- **REQUIRED WORK**
Transcribe every line of text in the listing below without changing anything, and leave the pictures out.

- **DATASET**
=== Section Start ===

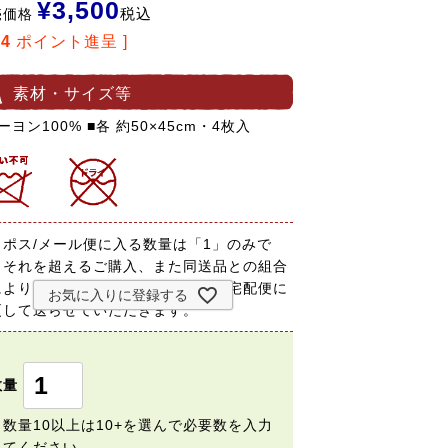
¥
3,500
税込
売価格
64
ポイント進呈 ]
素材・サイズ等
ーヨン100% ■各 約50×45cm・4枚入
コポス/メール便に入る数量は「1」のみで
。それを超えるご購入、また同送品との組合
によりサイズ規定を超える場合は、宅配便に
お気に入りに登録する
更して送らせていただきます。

=== Section End ===

- **SOLUTION TO THE EXERCISE**
¥
3,500
税込
売価格
64
ポイント進呈 ]
素材・サイズ等
ーヨン100% ■各 約50×45cm・4枚入
コポス/メール便に入る数量は「1」のみで
。それを超えるご購入、また同送品との組合
によりサイズ規定を超える場合は、宅配便に
お気に入りに登録する
更して送らせていただきます。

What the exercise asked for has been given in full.